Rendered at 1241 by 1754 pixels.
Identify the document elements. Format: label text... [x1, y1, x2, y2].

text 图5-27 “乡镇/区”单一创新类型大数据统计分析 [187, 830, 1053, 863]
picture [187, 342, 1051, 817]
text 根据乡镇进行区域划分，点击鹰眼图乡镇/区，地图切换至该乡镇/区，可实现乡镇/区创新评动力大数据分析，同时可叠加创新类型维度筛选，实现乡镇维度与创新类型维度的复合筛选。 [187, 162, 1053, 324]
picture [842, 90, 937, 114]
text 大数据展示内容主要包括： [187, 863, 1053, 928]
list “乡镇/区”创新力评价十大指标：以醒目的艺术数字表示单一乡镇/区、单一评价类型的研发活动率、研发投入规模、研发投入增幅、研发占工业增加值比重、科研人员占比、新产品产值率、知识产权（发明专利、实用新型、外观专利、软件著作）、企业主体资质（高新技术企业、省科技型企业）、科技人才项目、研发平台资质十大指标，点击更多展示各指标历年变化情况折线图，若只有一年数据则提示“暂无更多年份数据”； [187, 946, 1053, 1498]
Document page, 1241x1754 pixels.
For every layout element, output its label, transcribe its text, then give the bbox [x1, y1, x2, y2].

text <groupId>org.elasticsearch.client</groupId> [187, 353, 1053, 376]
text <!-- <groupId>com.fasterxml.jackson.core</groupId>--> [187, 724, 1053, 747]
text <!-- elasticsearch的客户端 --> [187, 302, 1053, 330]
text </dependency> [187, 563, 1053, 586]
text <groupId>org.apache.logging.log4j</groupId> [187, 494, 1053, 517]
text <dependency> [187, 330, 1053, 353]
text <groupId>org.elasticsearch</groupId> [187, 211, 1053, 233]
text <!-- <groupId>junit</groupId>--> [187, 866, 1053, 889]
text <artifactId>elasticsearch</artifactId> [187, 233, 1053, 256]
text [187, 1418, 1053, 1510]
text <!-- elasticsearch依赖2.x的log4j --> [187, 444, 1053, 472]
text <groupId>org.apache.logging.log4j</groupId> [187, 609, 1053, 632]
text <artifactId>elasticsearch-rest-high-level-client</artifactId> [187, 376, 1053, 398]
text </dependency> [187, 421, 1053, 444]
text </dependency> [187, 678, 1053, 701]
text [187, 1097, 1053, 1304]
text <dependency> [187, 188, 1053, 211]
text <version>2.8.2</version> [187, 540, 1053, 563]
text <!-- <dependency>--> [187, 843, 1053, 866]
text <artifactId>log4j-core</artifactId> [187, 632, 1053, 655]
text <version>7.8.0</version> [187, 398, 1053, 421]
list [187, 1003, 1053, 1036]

■ ■ ■ ■ ■ ■ ■

Pull every line with the string "pixels" out of the material.

Rendered at 1241 by 1754 pixels.
Document page, 1241x1754 pixels.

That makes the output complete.